16 augustus 2019
De afgelopen drie blogs heb ik het ‘product als dienst’-model geïntroduceerd als een cruciaal businessmodel die circulariteit en duurzaamheid financieel economisch aantrekkelijk maakt voor producenten en consumenten. Ik heb aangegeven dat het model langzaam maar zeker aan populariteit begint te winnen. In deze blog kijk ik naar het gebruik van ‘product als dienst’ in de bouwsector.
Thomas Rau
Thomas Rau is architect en een van de partners bij de ontwikkeling van het circulair gebouwde bedrijventerrein op Kamp C. Hij is een van de eersten die in de bouw is gekomen met het idee van het leveren van producten die nodig zijn in gebouwen als een dienst. Beroemd is zijn verhaal dat hij in 2010 voor de herinrichting van zijn eigen kantoor in Amsterdam hoogstpersoonlijk Philips ertoe heeft aangezet om de verlichting niet aan hem te verkopen maar aan te bieden als een dienst. Philips is daarin meegegaan en heeft samen met Thomas Rau het ‘Pay per Lux’-model ontwikkeld. Het idee daarbij is dat je geen lampen meer koopt, maar dat je licht als dienst afneemt, waarbij Philips eigenaar blijft van de lampen. Als een lamp stukgaat, wordt deze gerepareerd of vervangen en als de lamp op een gegeven moment niet meer nodig is, wordt deze door Philips ergens anders ingezet of gerecycleerd. Philips heeft dit model inmiddels doorontwikkeld en noemt het Circular Lighting, waarbij het zijn ecosysteem heeft uitgebreid naar installateurs, reparateurs en bedrijven die de teruggenomen ledlampen hoogwaardig recycleren.
Een andere producent die iets soortgelijks al enige tijd doet, is tapijtleverancier Desso. Zij maken vloerbedekking van honderd procent gerecycleerd materiaal. De gebruiker leaset dat tapijt en Desso vernieuwt het bijvoorbeeld elke vijf jaar. Dan nemen ze de oude vloerbedekking terug en plaatsen direct weer nieuwe. De oude vloerbedekking wordt gerecycleerd. Dat oude tapijt is voor hen dus een grondstof. Stap voor stap komen er steeds meer producenten en leveranciers die wel iets zien in de ‘product als dienst’-oplossing. Onder hen vinden we tapijtproducent Interface, producenten van kantoormeubilair Steelcase en Ahrend en zelfs liftenproducent Mitsubishi. In al deze gevallen worden de producten niet alleen als dienst aangeboden, maar zorgt de producent ook voor de terugname, ontmanteling en hoogwaardige recyclage van de producten.
Van ’losgoed’ naar vastgoed
Het gaat bij die voorbeelden over producten die geen onderdeel zijn van de vaste structuur van een gebouw, maar er later bij de afwerking aan toegevoegd worden, zoals vloerbedekking, verlichting en liften. De vraag is nu of er ook ruimte komt voor het leveren van echte bouwmaterialen en bouwcomponenten als dienst. Zover zijn we nog niet, maar ik zie absoluut mogelijkheden daarvoor. Ik heb het eerder in deze blogreeks al even gehad over Building As Material Banks (BAMB), waarbij je het gebouw beschouwt als een tijdelijke opslagplaats van bouwmaterialen. Een onderdeel van de BAMB is een materialenpaspoort. Daarin staat exact beschreven om welk materiaal het gaat, hoeveel ervan gebruikt is, in welke kwaliteitsstaat het zich bevindt enzovoort.

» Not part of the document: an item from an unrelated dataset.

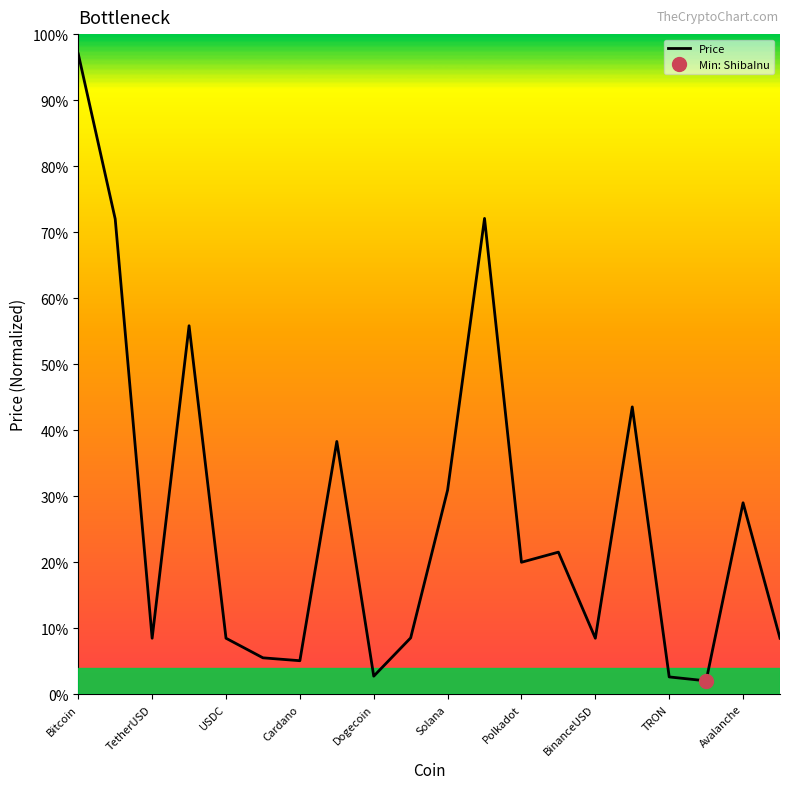

Which category has the highest value across all series?

Bitcoin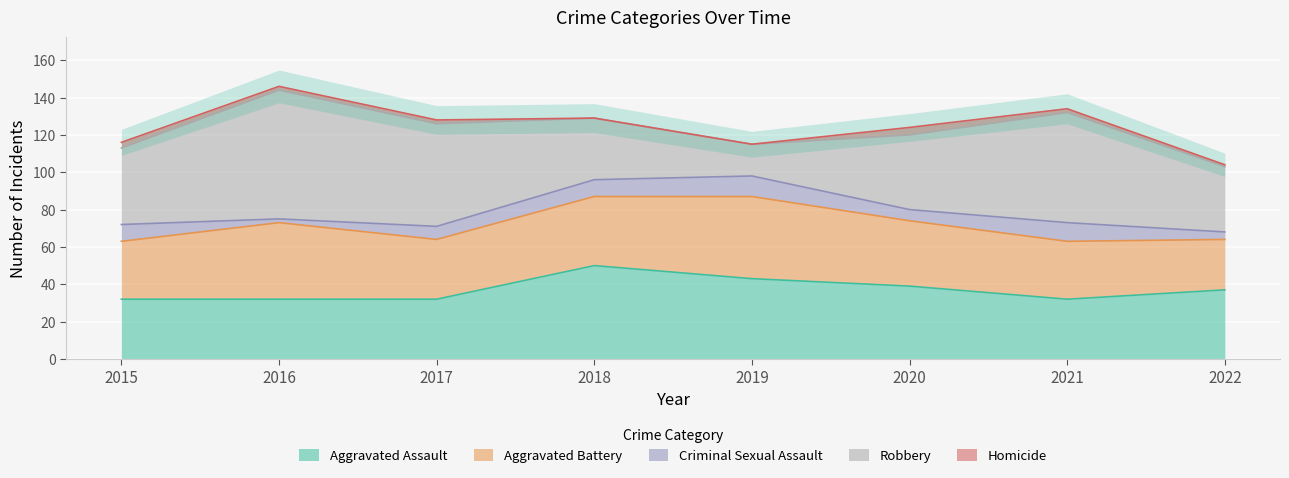

Which series ends up on top after the final intersection of Aggravated Assault and Robbery?

Aggravated Assault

Een materialenpaspoort is natuurlijk een geweldig instrument om het ‘product als dienst’-model in de bouw te helpen realiseren.

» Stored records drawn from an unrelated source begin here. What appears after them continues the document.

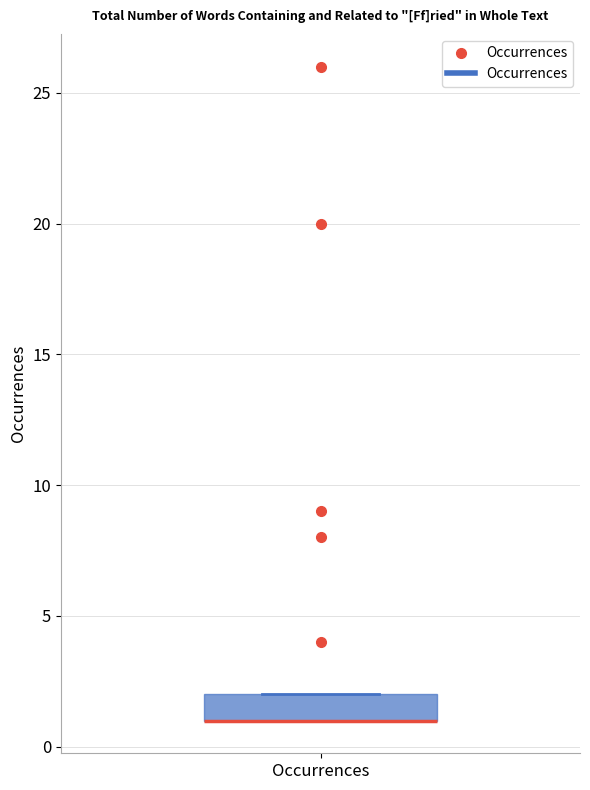

Where is the lower edge of the box for Occurrences on the y-axis? The values are not printed on the chart, so give them approximately, as read against the axis.

1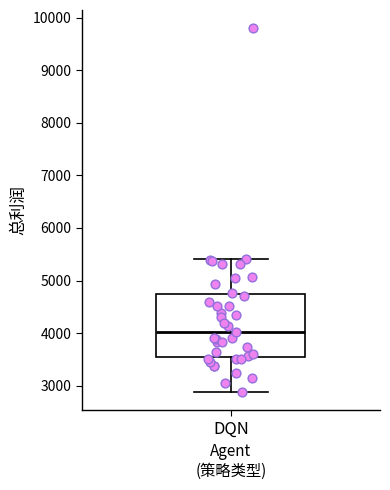

Read this box plot against the y-axis: the position of the median line, the range covered by the box, and the ends of both whiskers. The values are not printed on the chart, so give them approximately, as read against the axis.

median 4000, box 3500 to 4700, whiskers 2900 to 5400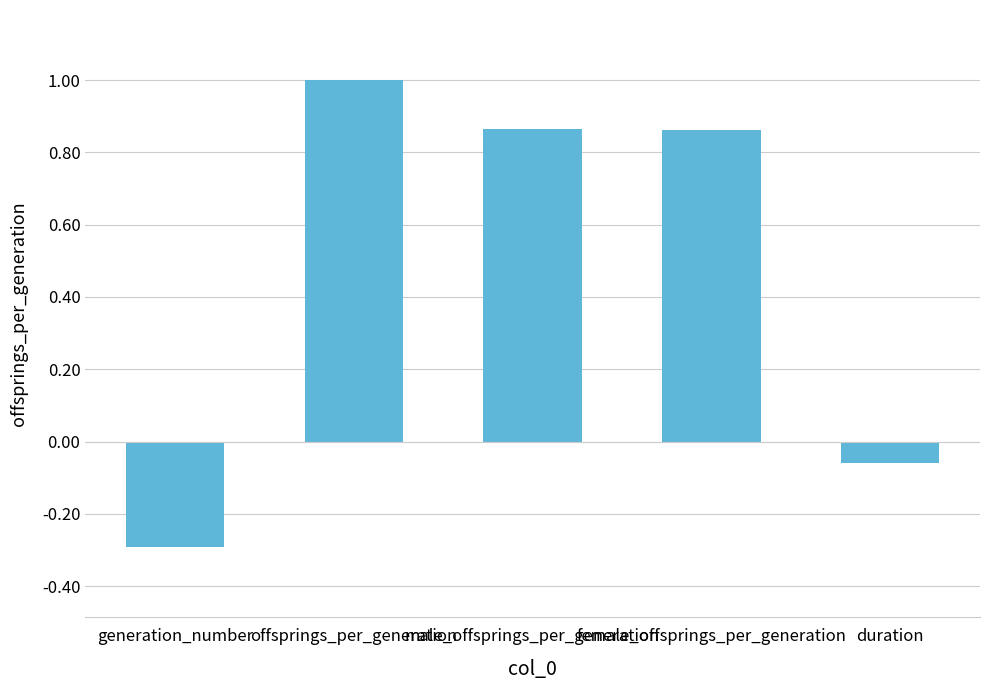

What is the value of the 1st bar from the left?

-0.3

De nauwkeurige administratie maakt het goed mogelijk om het gebruikte materiaal te identificeren, de waarde ervan te bepalen en er vervolgens een soort huurcontract op af te sluiten. Er zijn nogal wat soorten bouwmaterialen waarvan de levensverwachting hoger is dan het gebouw zelf. Denk aan bepaalde metalen, kunststoffen en natuurlijk ook de klassieke baksteen, die zelfs een levensverwachting heeft van een paar duizend jaar. Het zou dus heel goed zijn om dergelijke materialen bij de ontmanteling van het gebouw terug te winnen, indien nodig enigszins op te knappen en direct weer in te zetten in een nieuw gebouw. Voor de producent/leverancier betekent het leveren van bouwmaterialen als een dienst een potentieel langdurige stroom van inkomsten.
Ik zie de toekomst van dit ‘product als dienst’-model in de bouwsector rooskleurig in, maar het heeft wel een duwtje in de rug nodig. Daarom gaan wij er ook zeker mee experimenteren bij de ontwikkeling van het circulair gebouwde bedrijventerrein op Kamp C.